Sound propagation throughout the orchestra. Measurement, simulation, and modelling

• Published in: Applied acoustics Vol. 229; p. 110389
• Main Authors: Porcinai, Emanuele, Weinzierl, Stefan
• Format: Journal Article
• Language: English
• Published: Elsevier Ltd 05.02.2025
• Subjects: Auralisation; Diffraction; Measurement; Orchestra; Prediction; Simulation; Stage acoustics; Measurement; Diffraction; Simulation; Orchestra; Prediction; Auralisation; Stage acoustics
• ISSN: 0003-682X
• DOI: 10.1016/j.apacoust.2024.110389

One of the main challenges in predicting the room acoustic conditions on a stage is taking into account the presence of the ensemble and its effect on sound propagation. In a scenario where diffraction effects are dominant and the shape and arrangement of obstacles are not only highly complex but also time-varying, geometric acoustic methods do not yet provide sufficient accuracy for calculating room acoustic parameters or for auralisation.
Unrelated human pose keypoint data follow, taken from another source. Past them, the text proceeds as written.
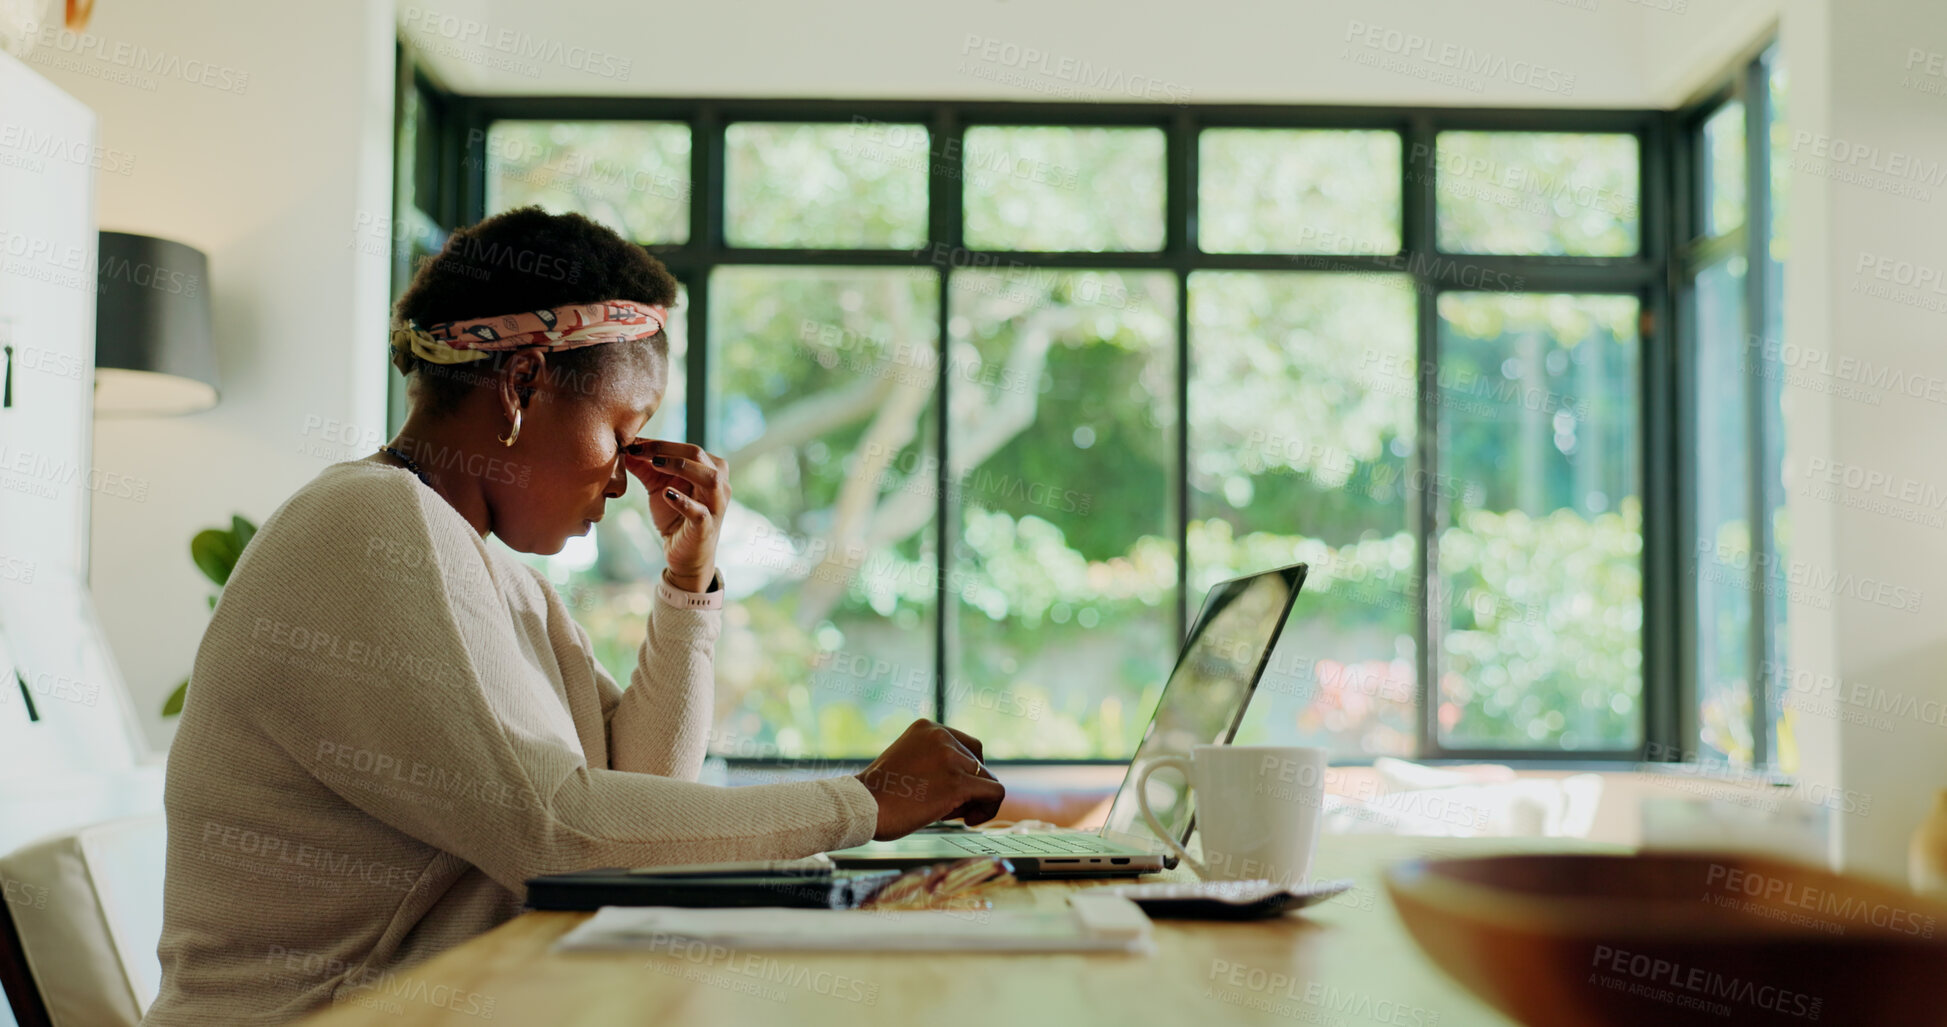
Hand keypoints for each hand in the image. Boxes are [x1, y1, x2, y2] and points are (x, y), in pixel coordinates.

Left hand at [623, 440, 728, 591]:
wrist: (685, 555)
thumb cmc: (675, 517)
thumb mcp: (659, 487)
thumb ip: (645, 467)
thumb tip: (626, 447)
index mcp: (711, 469)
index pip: (687, 448)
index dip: (659, 443)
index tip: (632, 442)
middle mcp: (720, 484)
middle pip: (698, 455)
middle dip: (666, 449)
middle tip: (638, 449)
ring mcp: (716, 506)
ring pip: (709, 478)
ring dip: (680, 467)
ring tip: (655, 464)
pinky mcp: (707, 527)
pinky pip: (699, 512)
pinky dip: (684, 501)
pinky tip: (666, 494)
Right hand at [854, 719, 1004, 840]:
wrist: (862, 806)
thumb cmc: (879, 794)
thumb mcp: (907, 761)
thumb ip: (934, 761)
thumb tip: (968, 781)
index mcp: (928, 728)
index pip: (967, 746)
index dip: (964, 771)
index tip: (948, 790)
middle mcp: (942, 736)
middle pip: (978, 763)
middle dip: (969, 786)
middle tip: (948, 805)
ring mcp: (951, 758)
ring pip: (988, 779)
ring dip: (973, 800)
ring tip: (949, 814)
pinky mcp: (958, 783)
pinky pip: (995, 793)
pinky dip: (988, 810)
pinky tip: (968, 821)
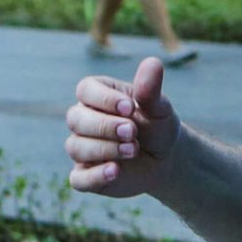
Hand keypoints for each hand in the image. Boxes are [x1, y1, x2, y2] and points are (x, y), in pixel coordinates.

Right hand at [67, 55, 182, 197]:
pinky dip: (95, 175)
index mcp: (97, 96)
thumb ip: (151, 89)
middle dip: (104, 126)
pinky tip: (115, 171)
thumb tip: (153, 63)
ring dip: (105, 148)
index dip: (104, 99)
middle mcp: (84, 121)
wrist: (166, 159)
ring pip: (76, 147)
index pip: (85, 90)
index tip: (130, 107)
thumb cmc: (158, 126)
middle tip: (132, 132)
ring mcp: (83, 149)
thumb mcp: (159, 108)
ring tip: (133, 150)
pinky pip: (79, 178)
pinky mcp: (86, 175)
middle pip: (76, 119)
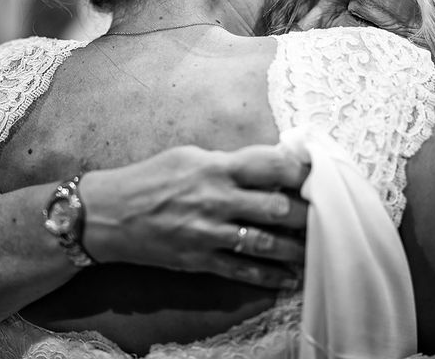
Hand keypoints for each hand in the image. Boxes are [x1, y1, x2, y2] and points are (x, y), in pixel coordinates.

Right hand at [81, 144, 308, 288]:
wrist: (108, 215)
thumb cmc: (147, 179)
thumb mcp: (185, 157)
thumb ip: (224, 162)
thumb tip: (261, 166)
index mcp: (214, 167)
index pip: (270, 164)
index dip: (300, 168)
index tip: (317, 171)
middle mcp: (215, 199)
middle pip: (277, 207)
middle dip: (307, 213)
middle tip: (326, 214)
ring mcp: (208, 232)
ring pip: (266, 243)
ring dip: (296, 248)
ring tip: (316, 249)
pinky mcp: (199, 258)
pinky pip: (242, 270)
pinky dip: (269, 277)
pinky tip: (288, 278)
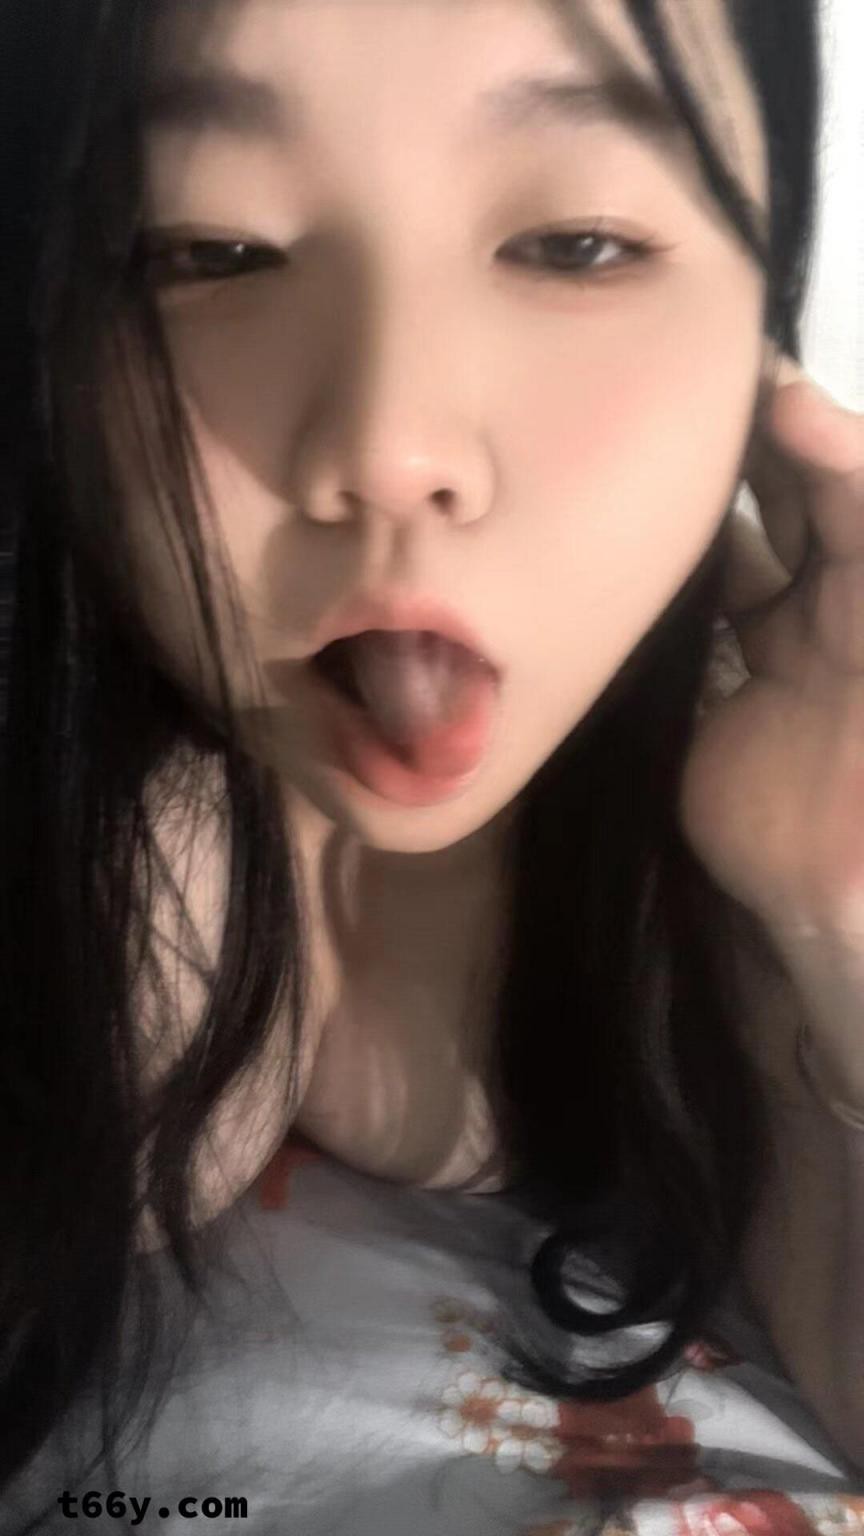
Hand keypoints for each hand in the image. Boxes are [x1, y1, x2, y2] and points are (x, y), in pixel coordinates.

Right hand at [679, 349, 863, 1100]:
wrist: (845, 873)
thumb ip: (853, 492)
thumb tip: (795, 395)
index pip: (827, 476)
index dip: (787, 419)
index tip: (723, 369)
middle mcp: (825, 603)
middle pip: (772, 505)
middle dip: (727, 456)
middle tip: (657, 404)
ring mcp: (765, 651)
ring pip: (720, 559)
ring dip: (679, 516)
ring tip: (622, 459)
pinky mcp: (709, 697)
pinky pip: (679, 625)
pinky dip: (649, 588)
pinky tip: (609, 545)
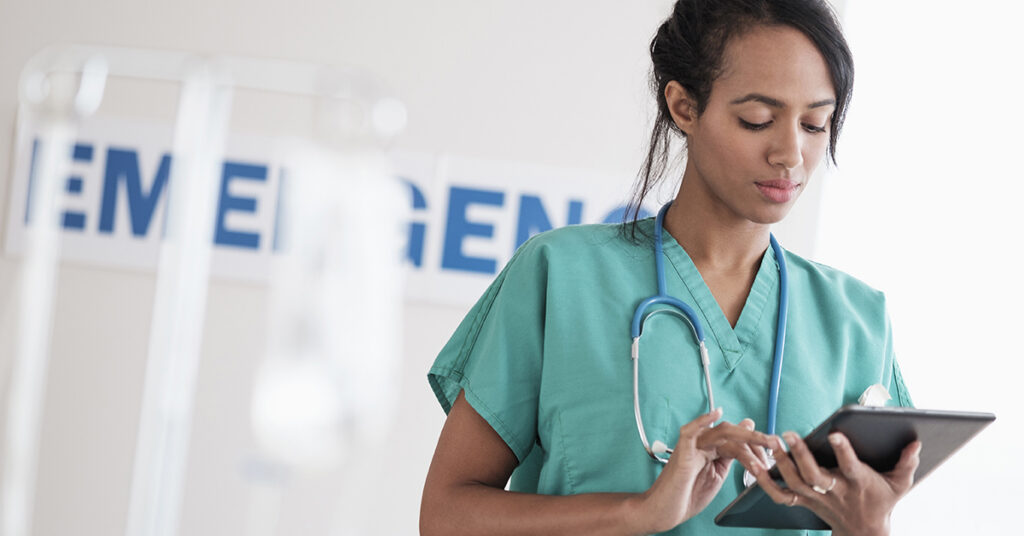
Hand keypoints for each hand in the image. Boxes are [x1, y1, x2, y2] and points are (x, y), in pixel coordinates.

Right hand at [637, 408, 774, 532]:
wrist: (664, 511)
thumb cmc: (686, 496)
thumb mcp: (717, 475)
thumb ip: (732, 455)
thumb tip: (746, 431)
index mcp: (711, 450)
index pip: (738, 440)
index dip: (757, 446)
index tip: (773, 455)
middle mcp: (702, 445)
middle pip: (732, 433)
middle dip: (756, 438)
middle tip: (775, 444)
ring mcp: (691, 447)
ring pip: (720, 432)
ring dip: (746, 435)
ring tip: (764, 443)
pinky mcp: (682, 453)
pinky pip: (690, 432)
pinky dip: (701, 421)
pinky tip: (714, 414)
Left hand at [751, 431, 921, 535]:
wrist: (865, 532)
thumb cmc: (882, 501)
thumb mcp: (900, 485)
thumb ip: (908, 463)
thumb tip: (916, 442)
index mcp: (858, 483)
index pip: (851, 467)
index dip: (844, 451)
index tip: (835, 434)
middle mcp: (835, 491)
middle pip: (814, 476)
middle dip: (800, 455)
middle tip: (788, 433)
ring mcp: (816, 498)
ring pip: (794, 483)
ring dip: (780, 463)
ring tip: (770, 441)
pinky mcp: (804, 502)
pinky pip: (781, 495)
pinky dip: (766, 482)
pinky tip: (755, 465)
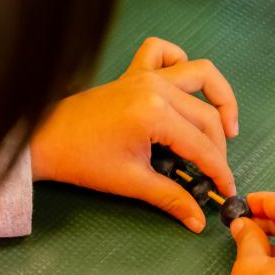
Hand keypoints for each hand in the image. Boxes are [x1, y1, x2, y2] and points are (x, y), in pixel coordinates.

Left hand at [30, 37, 237, 232]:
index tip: (227, 190)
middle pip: (207, 114)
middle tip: (216, 172)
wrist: (46, 140)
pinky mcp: (133, 72)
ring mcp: (145, 75)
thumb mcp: (132, 182)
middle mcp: (156, 87)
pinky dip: (179, 62)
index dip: (219, 170)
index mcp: (156, 114)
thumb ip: (171, 198)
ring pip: (199, 73)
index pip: (202, 145)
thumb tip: (199, 221)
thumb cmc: (84, 161)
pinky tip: (183, 88)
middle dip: (219, 147)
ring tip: (224, 126)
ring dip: (218, 97)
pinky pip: (163, 52)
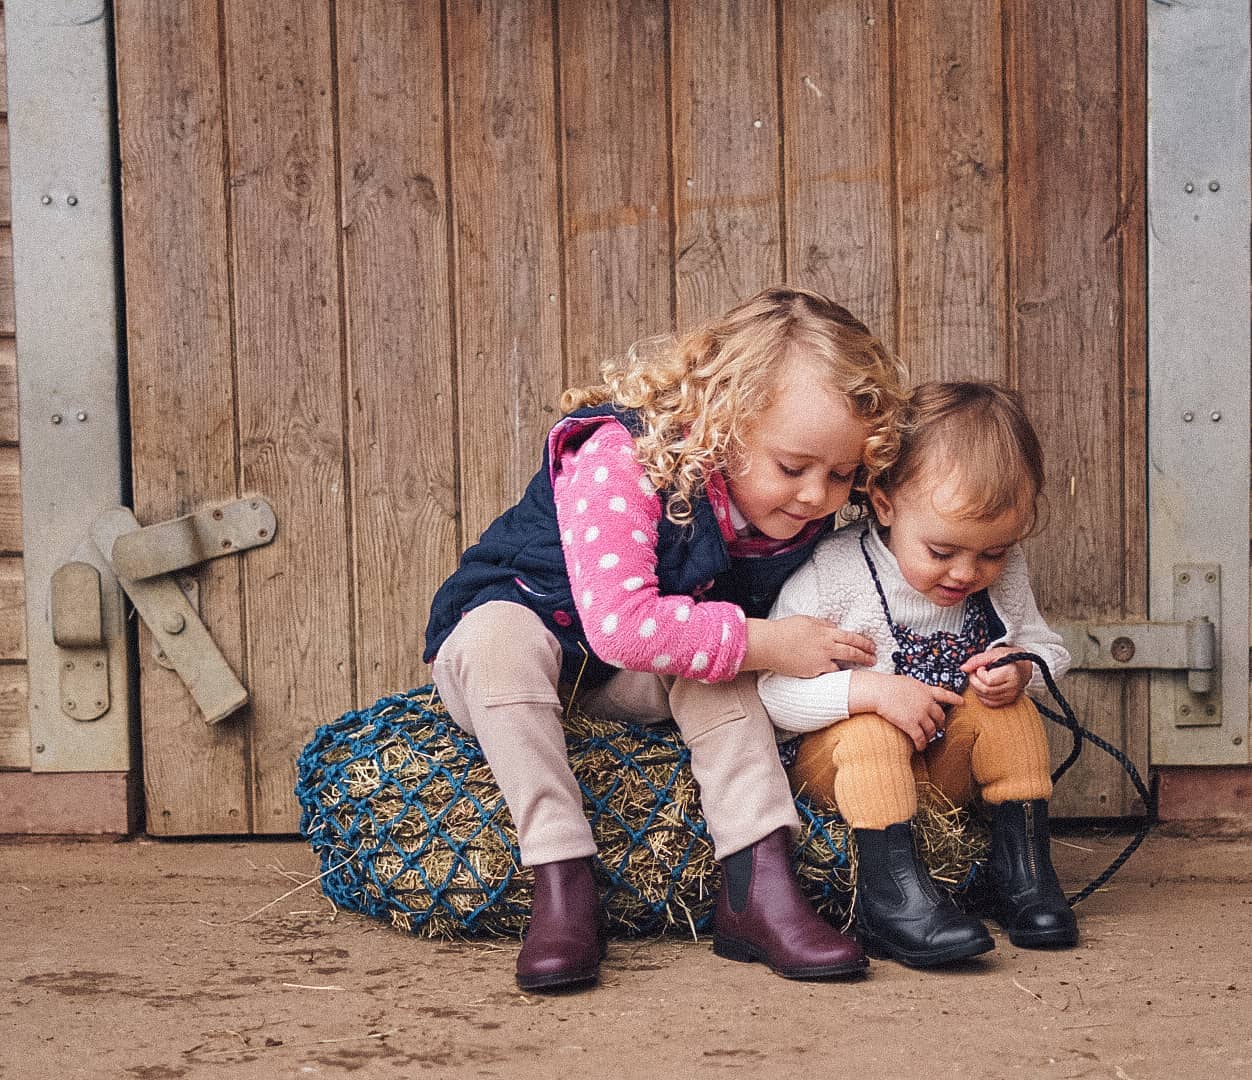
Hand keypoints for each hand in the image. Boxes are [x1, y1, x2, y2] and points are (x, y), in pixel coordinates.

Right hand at [744, 616, 875, 677]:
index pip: (851, 637)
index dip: (864, 642)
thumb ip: (823, 624)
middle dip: (865, 656)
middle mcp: (826, 647)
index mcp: (826, 633)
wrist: (770, 644)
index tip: (872, 646)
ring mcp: (820, 661)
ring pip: (842, 665)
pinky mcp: (812, 672)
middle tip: (874, 659)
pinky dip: (834, 672)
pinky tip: (839, 674)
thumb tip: (834, 627)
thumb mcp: (807, 620)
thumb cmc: (785, 630)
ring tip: (860, 669)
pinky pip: (827, 673)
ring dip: (852, 667)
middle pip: (851, 652)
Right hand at [848, 671, 964, 750]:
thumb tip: (916, 693)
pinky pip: (920, 738)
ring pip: (931, 729)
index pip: (944, 694)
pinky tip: (920, 748)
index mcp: (925, 690)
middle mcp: (926, 702)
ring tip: (928, 739)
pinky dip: (921, 744)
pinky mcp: (911, 724)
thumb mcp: (906, 682)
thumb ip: (915, 690)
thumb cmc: (886, 685)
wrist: (878, 691)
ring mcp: (920, 714)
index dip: (954, 699)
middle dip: (940, 723)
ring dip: (930, 736)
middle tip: (938, 728)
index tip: (962, 702)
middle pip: (939, 716)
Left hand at [961, 647, 1032, 707]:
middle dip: (974, 680)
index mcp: (1012, 674)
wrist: (1022, 666)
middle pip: (985, 690)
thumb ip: (977, 660)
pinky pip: (989, 703)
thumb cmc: (1007, 658)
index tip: (981, 667)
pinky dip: (981, 695)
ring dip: (976, 687)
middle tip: (975, 672)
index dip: (979, 673)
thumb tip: (963, 668)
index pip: (988, 680)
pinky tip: (983, 686)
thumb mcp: (993, 653)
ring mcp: (1010, 696)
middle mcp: (1013, 688)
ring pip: (985, 697)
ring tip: (979, 678)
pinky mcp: (1007, 701)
To address this limitation, anechoic measurements from a group of seated subjects were combined with Boundary Element Method simulations at lower frequencies to obtain broadband insertion loss values for a total of 104 paths within a typical orchestra setup. These transfer functions have been converted into a Diffraction-Induced Attenuation by Seated Persons FIR Database, which includes linear phase approximations of the direct sound as well as floor reflections, and reproduces the attenuation that occurs between players in an orchestra. Based on these filters, a parametric model was developed to predict insertion loss within different groups of seated people. This can be used in geometric acoustic simulations and auralisations to account for insertion loss within different groups of seated people, as they occur in many acoustically relevant everyday situations. •Comprehensive database of insertion loss measurements and simulations between orchestra players under anechoic conditions.•New parametric model predicts insertion loss within seated groups, aiding auralisation for stage acoustics research.•Study accounts for the significant effects of musicians' movements on sound propagation, allowing for realistic auralisation.